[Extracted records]
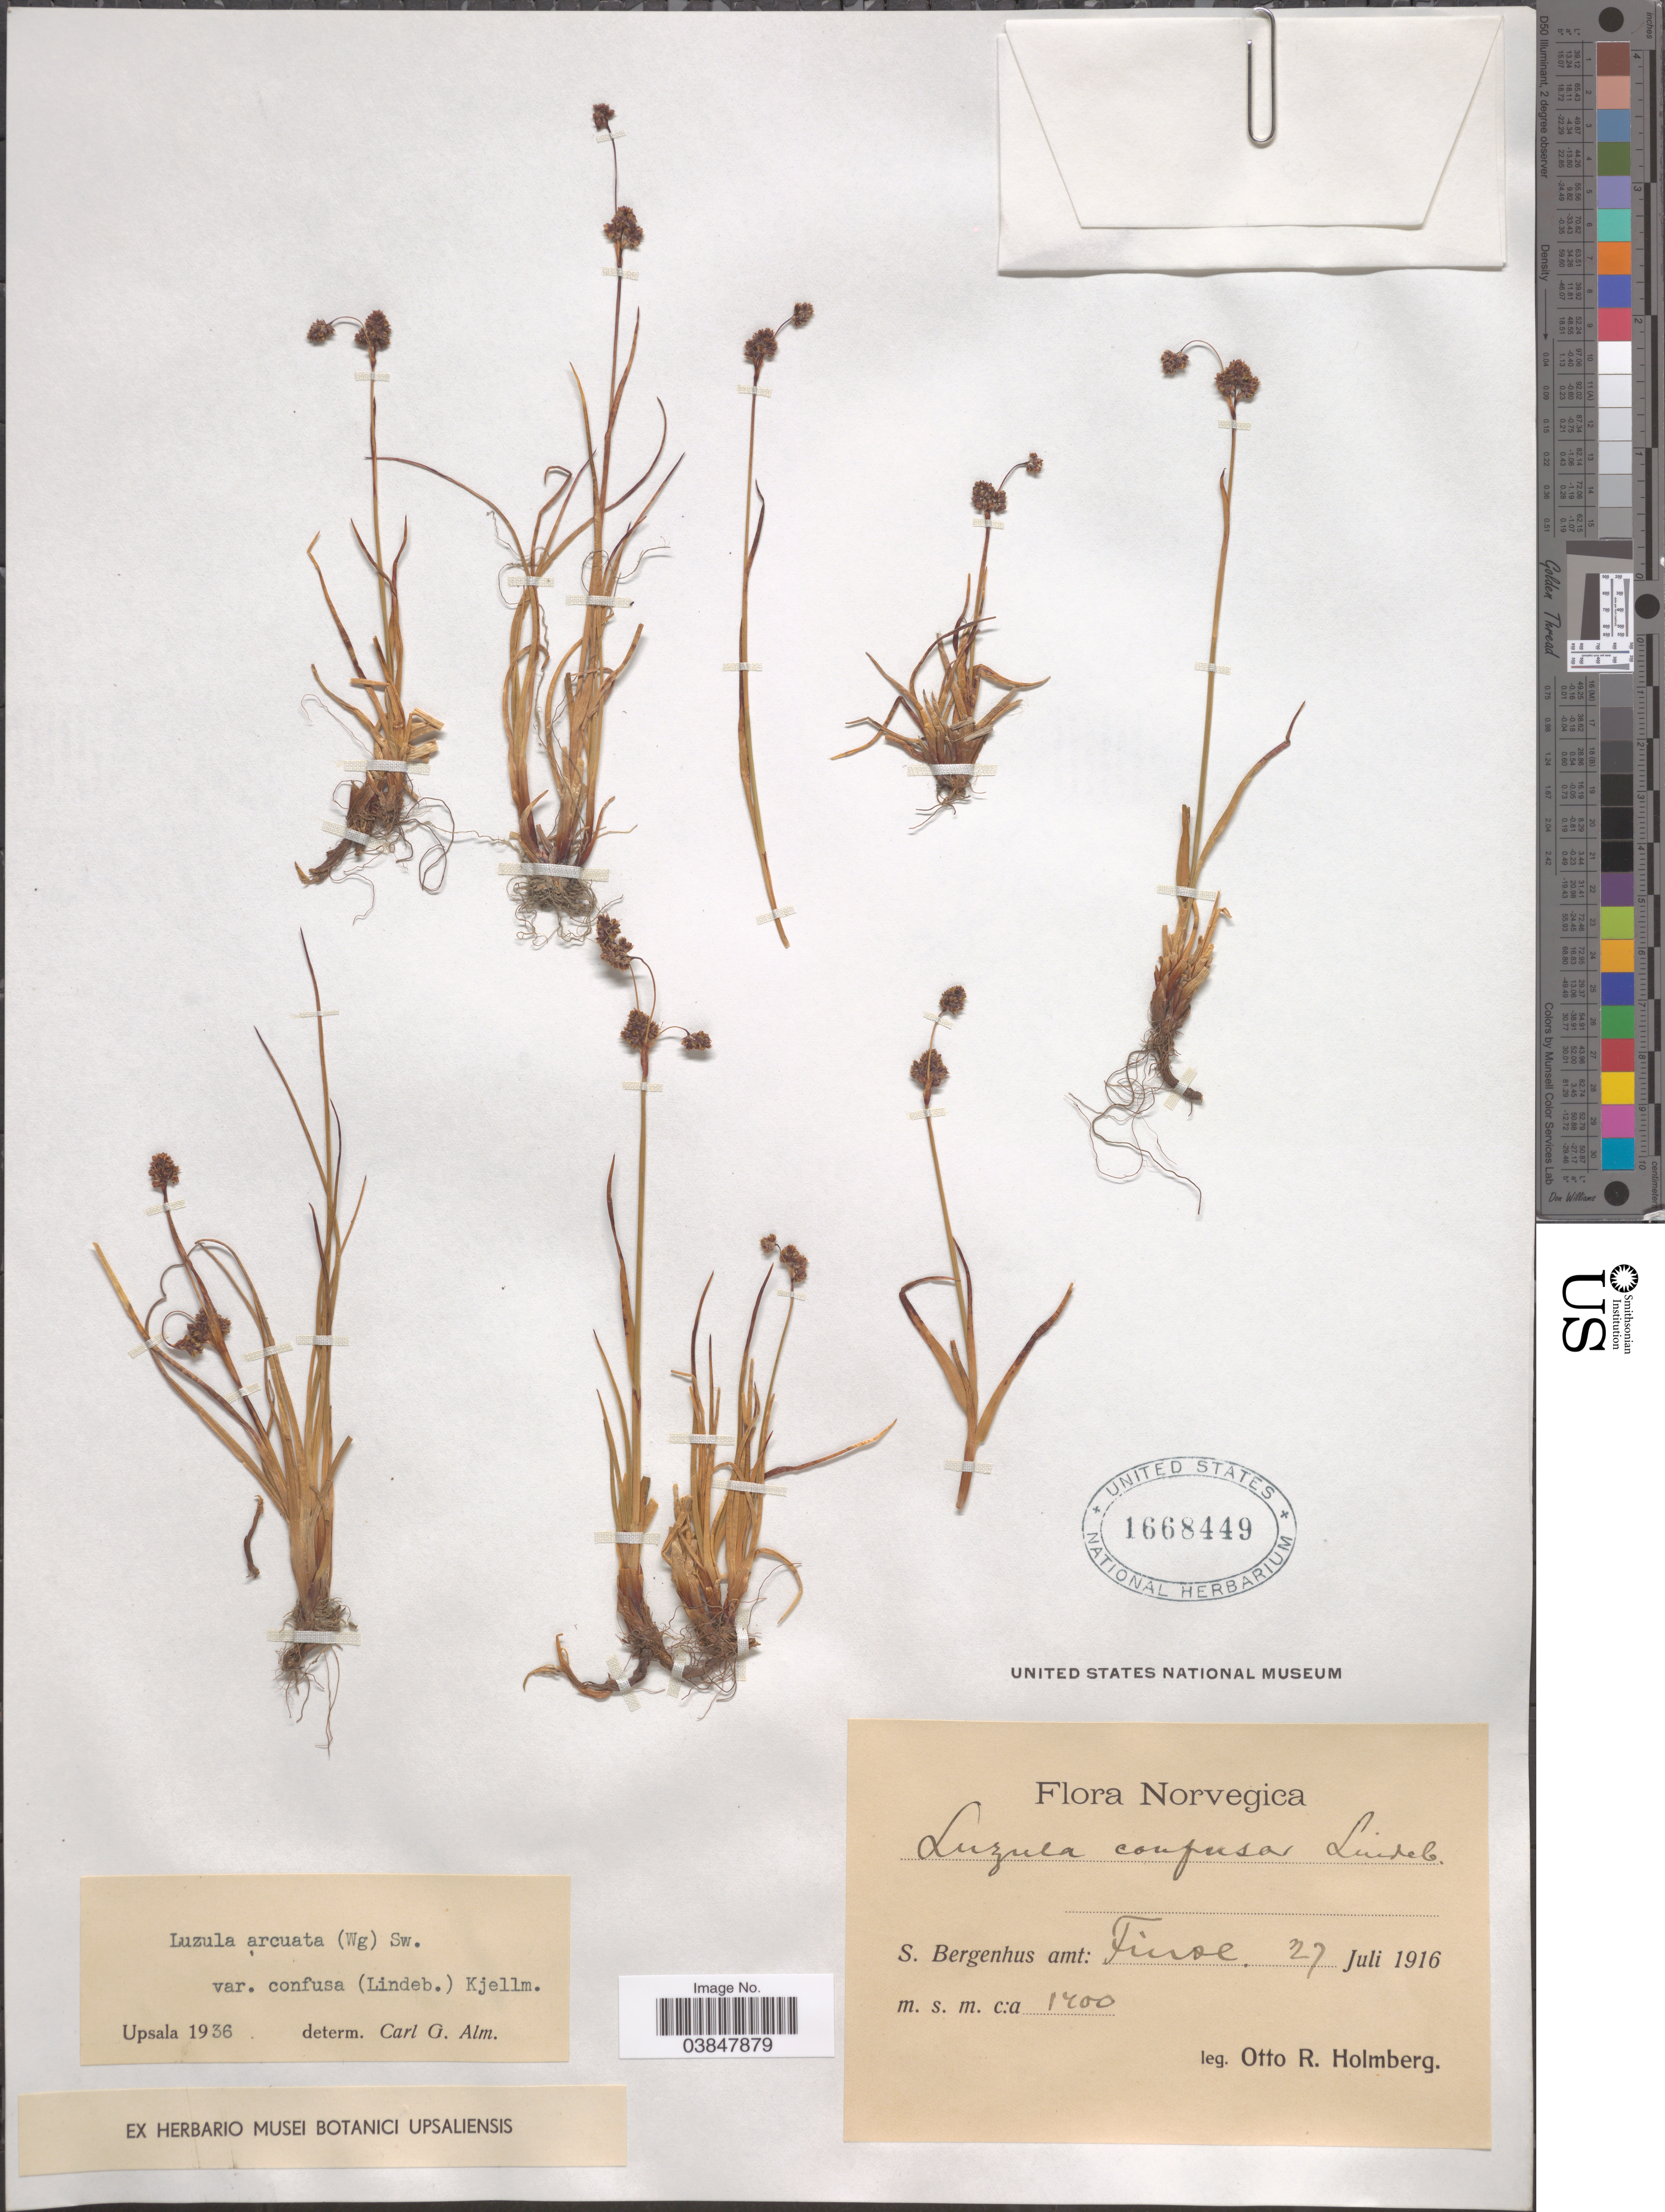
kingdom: Plantae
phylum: Tracheophyta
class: Liliopsida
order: Poales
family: Juncaceae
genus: Luzula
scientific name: Luzula confusa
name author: Lindeb.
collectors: O. Holmberg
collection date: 1916-07-27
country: Norway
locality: Norvegica. S. Bergenhus amt: Finse.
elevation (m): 1400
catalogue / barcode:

### Goal
Can you copy the material word for word, starting with the line that contains "family: Juncaceae" and going on through the last line, with both of those lines included?

### Exercise result
family: Juncaceae
genus: Luzula
scientific name: Luzula confusa
name author: Lindeb.
collectors: O. Holmberg
collection date: 1916-07-27
country: Norway
locality: Norvegica. S. Bergenhus amt: Finse.
elevation (m): 1400
catalogue / barcode:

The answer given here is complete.